I am in the land of therapy, medical help and self-help. I have investigated and practiced many, many things. And yet her obsession for food and eating continues, albeit to a lesser, more manageable, extent (although that’s maybe just me being in a bit of denial). And I, more and more, say to hell with it. I celebrate the fact that she is beautiful and confident and, most importantly, healthy. And I celebrate the fact that there are now people like Jes as role models.

But still. Still…

Would I prefer that Sweetpea was skinny or average or just a little plump? Yes. Just as I would prefer that I didn’t have to count Points and choose chips and wine over a full meal, because Weight Watchers doesn’t ‘allow’ you to have it all. Just as I would prefer to not have to weigh in somewhere and pay strangers money to see a scale fall so sloooowly each week that it hardly seems worth doing.

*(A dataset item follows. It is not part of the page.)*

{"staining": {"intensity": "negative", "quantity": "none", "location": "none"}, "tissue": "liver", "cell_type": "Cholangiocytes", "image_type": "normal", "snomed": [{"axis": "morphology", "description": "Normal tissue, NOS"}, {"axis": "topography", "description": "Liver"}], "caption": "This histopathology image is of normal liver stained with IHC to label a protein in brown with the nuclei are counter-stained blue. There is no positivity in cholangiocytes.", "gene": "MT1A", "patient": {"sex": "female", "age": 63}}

There is not an end, a conclusion, to this blog entry. And that’s because there is not an obvious solution to my, and Sweetpea’s, problems. The pendulum swings for me, from a “f***-it-all” attitude a la Jes, to the other extreme, where I am blissful in my Size 8 jeans and soaking up the “You look great!” comments from other women (because, let’s face it, men barely notice). And it settles, for the most part, somewhere in the middle, a place that says (and I repeat this to Sweetpea so many times): We come in all shapes and sizes. Let’s just try and be healthy and happy.